§ **Problem description**
Pick out each line below containing "with".

(Data provided)

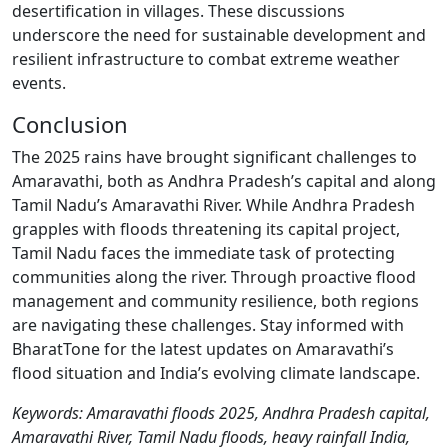
desertification in villages. These discussions
underscore the need for sustainable development and
resilient infrastructure to combat extreme weather
events.
Conclusion
The 2025 rains have brought significant challenges to
Amaravathi, both as Andhra Pradesh’s capital and along
Tamil Nadu’s Amaravathi River. While Andhra Pradesh
grapples with floods threatening its capital project,
Tamil Nadu faces the immediate task of protecting
communities along the river. Through proactive flood
management and community resilience, both regions
are navigating these challenges. Stay informed with
BharatTone for the latest updates on Amaravathi’s
flood situation and India’s evolving climate landscape.
Keywords: Amaravathi floods 2025, Andhra Pradesh capital,
Amaravathi River, Tamil Nadu floods, heavy rainfall India,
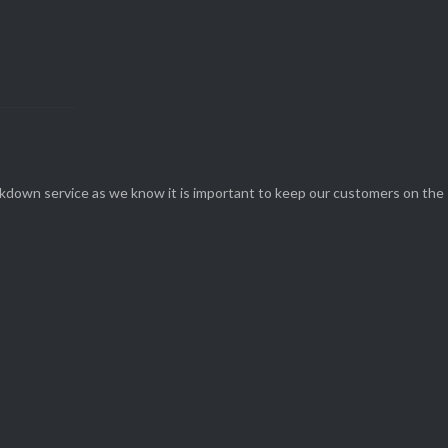
eakdown service as we know it is important to keep our customers on the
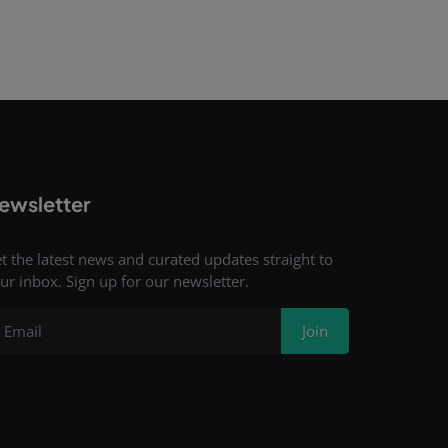
ewsletter
t the latest news and curated updates straight to
ur inbox. Sign up for our newsletter.
Join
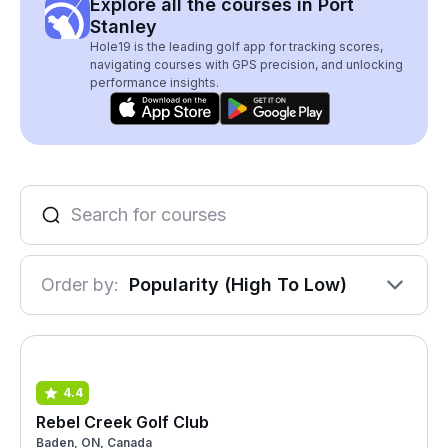
Explore all the courses in Port
Stanley
Hole19 is the leading golf app for tracking scores,
navigating courses with GPS precision, and unlocking
performance insights.
Order by:
Popularity (High To Low)
4.4
Rebel Creek Golf Club
Baden, ON, Canada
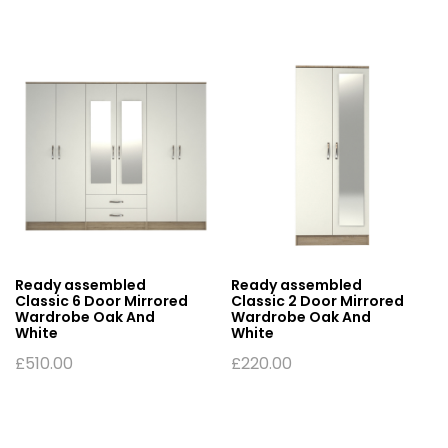
Ready assembled
Ready assembled
Classic 6 Door Mirrored
Classic 2 Door Mirrored
Wardrobe Oak And
Wardrobe Oak And
White
White
£
510.00
£
220.00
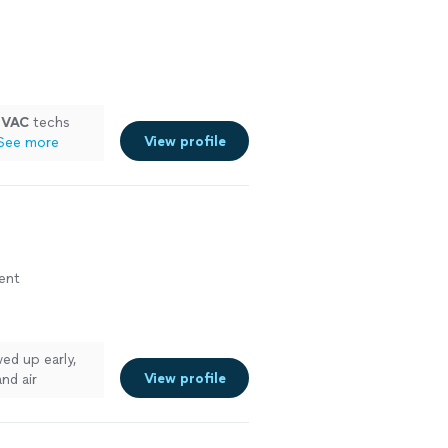
HVAC
techs
View profile
See more
ment
ed up early,
View profile
nd air
and were in and
plained the new
ay and made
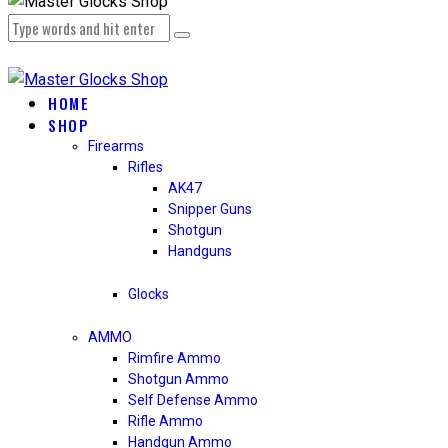
HOME
SHOP
Firearms
Rifles
AK47
Snipper Guns
Shotgun
Handguns
Glocks
AMMO
Rimfire Ammo
Shotgun Ammo
Self Defense Ammo
Rifle Ammo
Handgun Ammo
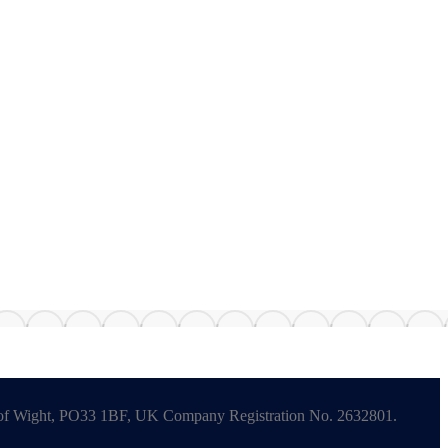
le of Wight, PO33 1BF, UK Company Registration No. 2632801.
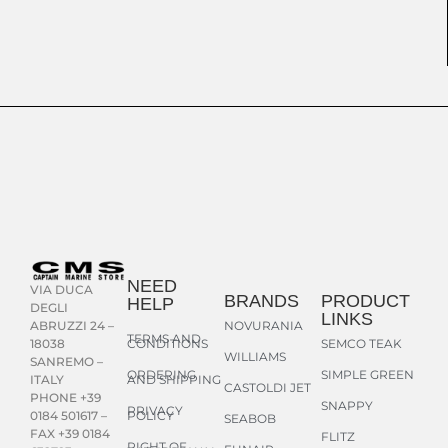
NEED
VIA DUCA
BRANDS
PRODUCT
HELP
DEGLI
LINKS
NOVURANIA
ABRUZZI 24 –
TERMS AND
CONDITIONS
SEMCO TEAK
18038
WILLIAMS
SANREMO –
ORDERING
SIMPLE GREEN
AND SHIPPING
ITALY
CASTOLDI JET
PHONE +39
SNAPPY
PRIVACY
POLICY
0184 501617 –
SEABOB
FAX +39 0184
FLITZ
RIGHT OF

(End Data provided)

§ **Your response**
grapples with floods threatening its capital project,
are navigating these challenges. Stay informed with
navigating courses with GPS precision, and unlocking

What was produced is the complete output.